Why the difference? Here size really does matter and small really is beautiful.
MEPhI has relatively few publications overall. It only just managed to cross the 200 publications per year threshold to get into the rankings. This means that the massive and early citation of the reviews was averaged out over a small number of publications. For others the citations were absorbed by many thousands of publications.
These anomalies and others could have been avoided by a few simple and obvious measures. After the business with Alexandria in 2010 Thomson Reuters did tweak its system, but evidently this was not enough.
First, it would help if Thomson Reuters scrutinised the criteria by which specialised institutions are included in the rankings. If we are talking about how well universities spread knowledge and ideas, it is questionable whether we should count institutions that do research in one or only a few fields.
There are many methods by which research impact can be evaluated. The full menu can be found on the Leiden Ranking site. Use a variety of methods to calculate research impact, especially those like the h-index that are specifically designed to work around outliers and extreme cases.
It would be sensible to increase the threshold of publications for inclusion in the rankings. The Leiden Ranking excludes universities with fewer than 500 publications a year. If a publication has multiple authors, divide the number of citations by the number of authors. If that is too complex then start dividing citations when the number reaches 10 or a dozen.
Do not count reviews, summaries, compilations or other publications that refer to papers that may have already been cited, or at least put them in a separate publication type. Do not count self-citations. Even better, do not count citations within the same institution or the same journal.
Most importantly, calculate the indicator for the six subject groups and then aggregate them. If you think that a fractional contribution to two publications justifies putting MEPhI at the top for research impact in physics, go ahead and give them 100 for natural sciences or physical sciences. But is it reasonable to give the institution any more than zero for arts and humanities, the social sciences and so on?
So we have a ranking indicator that has again yielded some very odd results.
In 2010 Thomson Reuters asserted that it had a method that was basically robust, transparent and sophisticated but which had a few outliers and statistical anomalies about which they would be happy to debate.
It is beginning to look as though outliers and anomalies are here to stay and there could well be more on the way.
It will be interesting to see if Thomson Reuters will try to defend this indicator again.

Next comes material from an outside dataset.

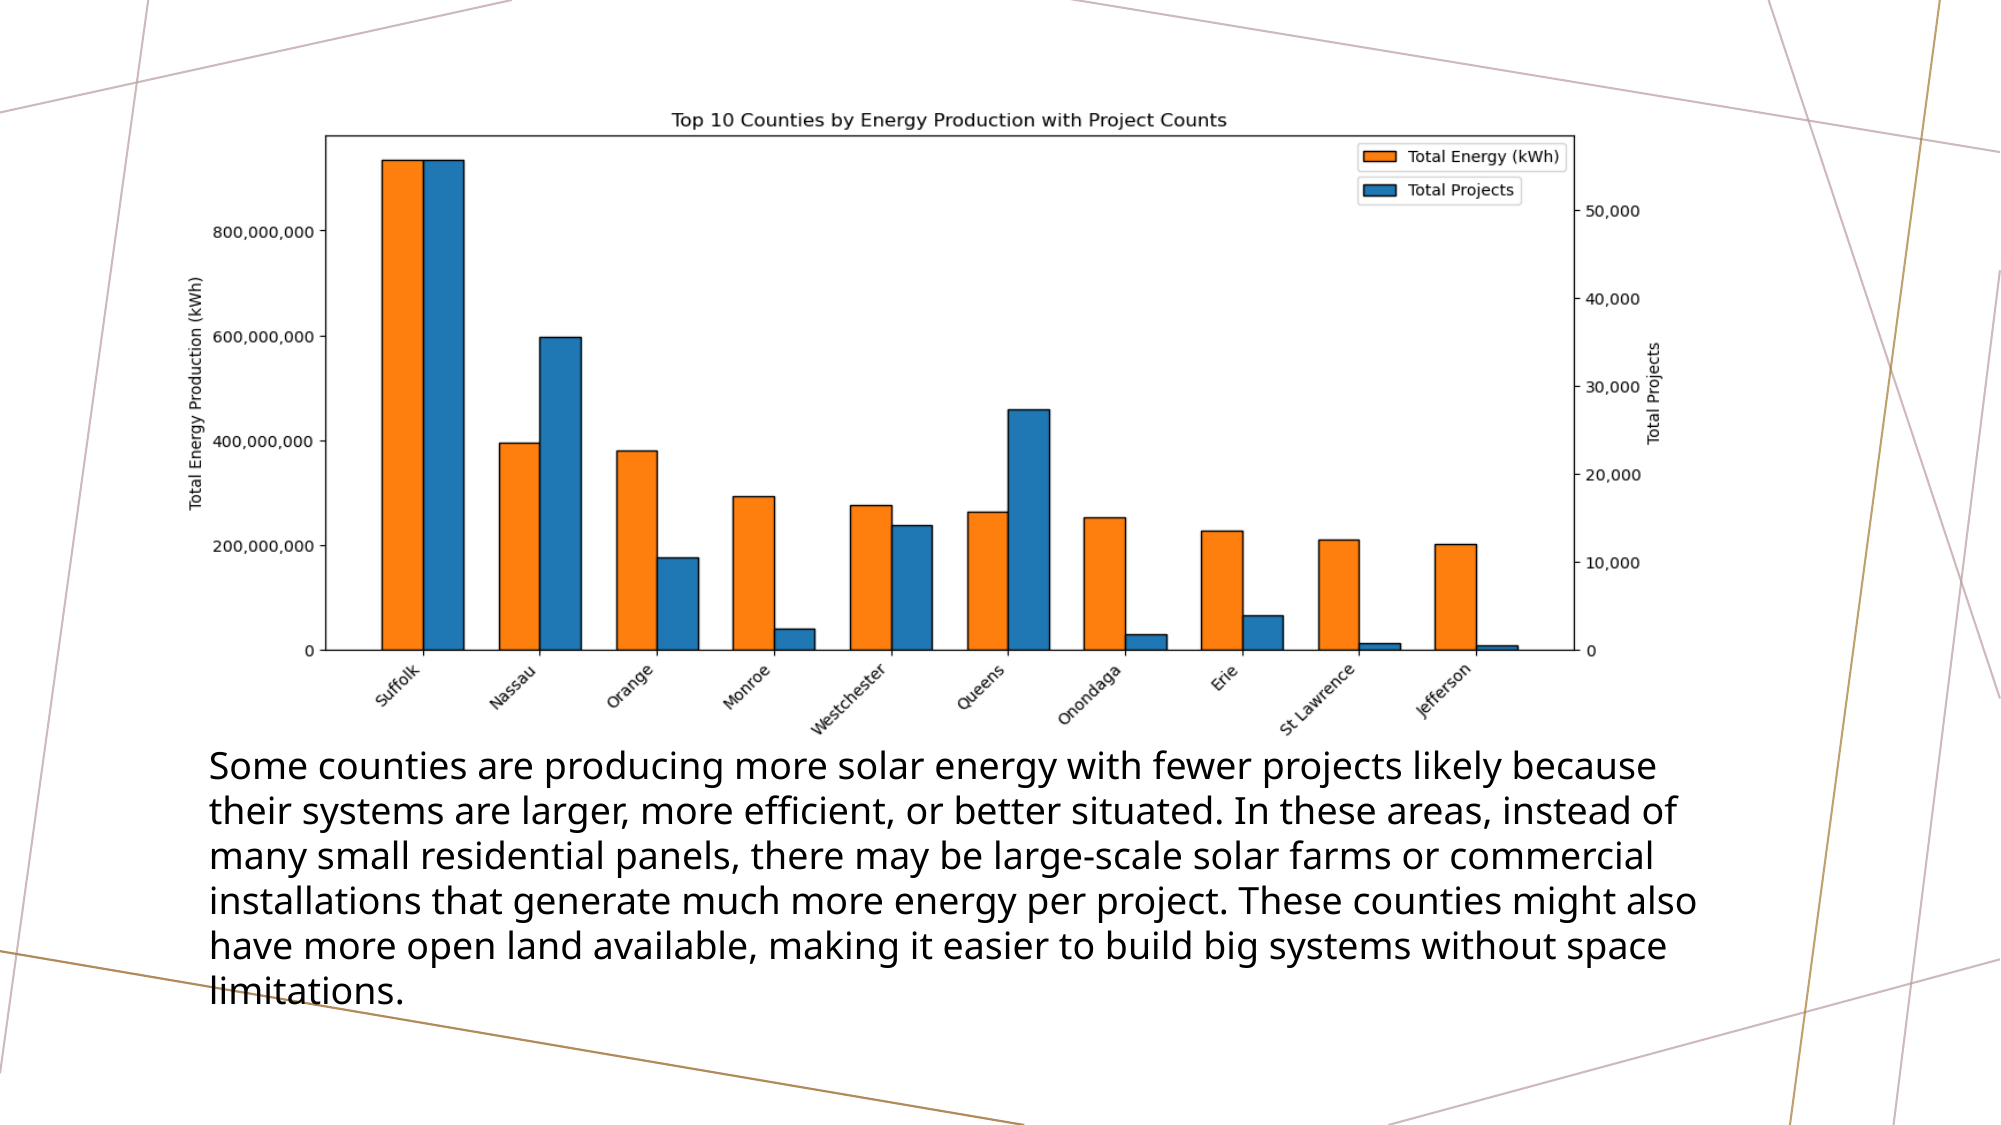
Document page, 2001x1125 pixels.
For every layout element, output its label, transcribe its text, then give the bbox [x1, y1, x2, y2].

picture [178, 102, 1674, 750]
text_box Some counties are producing more solar energy with fewer projects likely because their systems are larger, more efficient, or better situated. In these areas, instead of many small residential panels, there may be large-scale solar farms or commercial installations that generate much more energy per project. These counties might also have more open land available, making it easier to build big systems without space limitations. [194, 734, 1726, 1065]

* Richard Holmes is a lecturer at Universiti Teknologi MARA in Malaysia and author of the University Ranking Watch blog.
Apology for factual error
In an earlier version of this article in University World News I made a claim that Times Higher Education, in their 2012 World University Rankings, had introduced a methodological change that substantially affected the overall ranking scores. I acknowledge that this claim was without factual foundation. I withdraw the claim and apologise without reservation to Phil Baty and Times Higher Education.